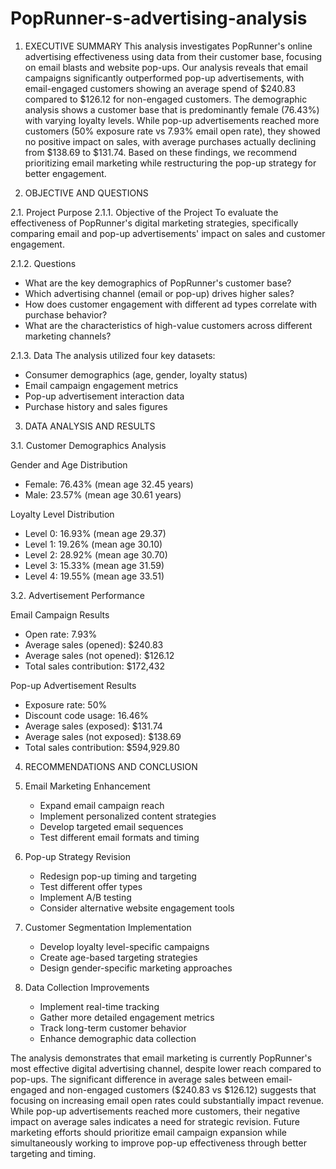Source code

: # PopRunner-s-advertising-analysis



1. EXECUTIVE SUMMARY
This analysis investigates PopRunner's online advertising effectiveness using data from their customer base, focusing on email blasts and website pop-ups. Our analysis reveals that email campaigns significantly outperformed pop-up advertisements, with email-engaged customers showing an average spend of $240.83 compared to $126.12 for non-engaged customers. The demographic analysis shows a customer base that is predominantly female (76.43%) with varying loyalty levels. While pop-up advertisements reached more customers (50% exposure rate vs 7.93% email open rate), they showed no positive impact on sales, with average purchases actually declining from $138.69 to $131.74. Based on these findings, we recommend prioritizing email marketing while restructuring the pop-up strategy for better engagement.

2. OBJECTIVE AND QUESTIONS

2.1. Project Purpose
2.1.1. Objective of the Project
To evaluate the effectiveness of PopRunner's digital marketing strategies, specifically comparing email and pop-up advertisements' impact on sales and customer engagement.

2.1.2. Questions
- What are the key demographics of PopRunner's customer base?
- Which advertising channel (email or pop-up) drives higher sales?
- How does customer engagement with different ad types correlate with purchase behavior?
- What are the characteristics of high-value customers across different marketing channels?

2.1.3. Data
The analysis utilized four key datasets:
- Consumer demographics (age, gender, loyalty status)
- Email campaign engagement metrics
- Pop-up advertisement interaction data
- Purchase history and sales figures

3. DATA ANALYSIS AND RESULTS

3.1. Customer Demographics Analysis

Gender and Age Distribution
- Female: 76.43% (mean age 32.45 years)
- Male: 23.57% (mean age 30.61 years)

Loyalty Level Distribution
- Level 0: 16.93% (mean age 29.37)
- Level 1: 19.26% (mean age 30.10)
- Level 2: 28.92% (mean age 30.70)
- Level 3: 15.33% (mean age 31.59)
- Level 4: 19.55% (mean age 33.51)

3.2. Advertisement Performance

Email Campaign Results
- Open rate: 7.93%
- Average sales (opened): $240.83
- Average sales (not opened): $126.12
- Total sales contribution: $172,432

Pop-up Advertisement Results
- Exposure rate: 50%
- Discount code usage: 16.46%
- Average sales (exposed): $131.74
- Average sales (not exposed): $138.69
- Total sales contribution: $594,929.80

4. RECOMMENDATIONS AND CONCLUSION

1. Email Marketing Enhancement
   - Expand email campaign reach
   - Implement personalized content strategies
   - Develop targeted email sequences
   - Test different email formats and timing

2. Pop-up Strategy Revision
   - Redesign pop-up timing and targeting
   - Test different offer types
   - Implement A/B testing
   - Consider alternative website engagement tools

3. Customer Segmentation Implementation
   - Develop loyalty level-specific campaigns
   - Create age-based targeting strategies
   - Design gender-specific marketing approaches

4. Data Collection Improvements
   - Implement real-time tracking
   - Gather more detailed engagement metrics
   - Track long-term customer behavior
   - Enhance demographic data collection

The analysis demonstrates that email marketing is currently PopRunner's most effective digital advertising channel, despite lower reach compared to pop-ups. The significant difference in average sales between email-engaged and non-engaged customers ($240.83 vs $126.12) suggests that focusing on increasing email open rates could substantially impact revenue. While pop-up advertisements reached more customers, their negative impact on average sales indicates a need for strategic revision. Future marketing efforts should prioritize email campaign expansion while simultaneously working to improve pop-up effectiveness through better targeting and timing.
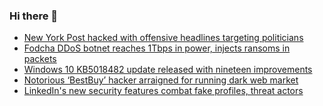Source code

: ### Hi there 👋

<!--START_SECTION:feed-->
* [New York Post hacked with offensive headlines targeting politicians](https://www.bleepingcomputer.com/news/security/new-york-post-hacked-with-offensive-headlines-targeting-politicians/)
* [Fodcha DDoS botnet reaches 1Tbps in power, injects ransoms in packets](https://www.bleepingcomputer.com/news/security/fodcha-ddos-botnet-reaches-1tbps-in-power-injects-ransoms-in-packets/)
* [Windows 10 KB5018482 update released with nineteen improvements](https://www.bleepingcomputer.com/news/microsoft/windows-10-kb5018482-update-released-with-nineteen-improvements/)
* [Notorious ‘BestBuy’ hacker arraigned for running dark web market](https://www.bleepingcomputer.com/news/security/notorious-bestbuy-hacker-arraigned-for-running-dark-web-market/)
* [LinkedIn's new security features combat fake profiles, threat actors](https://www.bleepingcomputer.com/news/security/linkedins-new-security-features-combat-fake-profiles-threat-actors/)
<!--END_SECTION:feed-->

<!--
**frankenk/frankenk** is a ✨ _special_ ✨ repository because its `README.md` (this file) appears on your GitHub profile.

Here are some ideas to get you started:

- 🔭 I’m currently working on ...
- 🌱 I’m currently learning ...
- 👯 I’m looking to collaborate on ...
- 🤔 I’m looking for help with ...
- 💬 Ask me about ...
- 📫 How to reach me: ...
- 😄 Pronouns: ...
- ⚡ Fun fact: ...
-->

PROBLEM DETAILS
In the listing above, find the line containing "Gender and Age Distribution" and the line containing "4. Data Collection Improvements", then quote both, plus every line between them, exactly as written.

TASK RESPONSE
Gender and Age Distribution
- Female: 76.43% (mean age 32.45 years)
- Male: 23.57% (mean age 30.61 years)

Loyalty Level Distribution
- Level 0: 16.93% (mean age 29.37)
- Level 1: 19.26% (mean age 30.10)
- Level 2: 28.92% (mean age 30.70)
- Level 3: 15.33% (mean age 31.59)
- Level 4: 19.55% (mean age 33.51)

3.2. Advertisement Performance

Email Campaign Results
- Open rate: 7.93%
- Average sales (opened): $240.83
- Average sales (not opened): $126.12
- Total sales contribution: $172,432

Pop-up Advertisement Results
- Exposure rate: 50%
- Discount code usage: 16.46%
- Average sales (exposed): $131.74
- Average sales (not exposed): $138.69
- Total sales contribution: $594,929.80

4. RECOMMENDATIONS AND CONCLUSION

1. Email Marketing Enhancement
   - Expand email campaign reach
   - Implement personalized content strategies
   - Develop targeted email sequences
   - Test different email formats and timing

2. Pop-up Strategy Revision
   - Redesign pop-up timing and targeting
   - Test different offer types
   - Implement A/B testing
   - Consider alternative website engagement tools

3. Customer Segmentation Implementation
   - Develop loyalty level-specific campaigns
   - Create age-based targeting strategies
   - Design gender-specific marketing approaches

4. Data Collection Improvements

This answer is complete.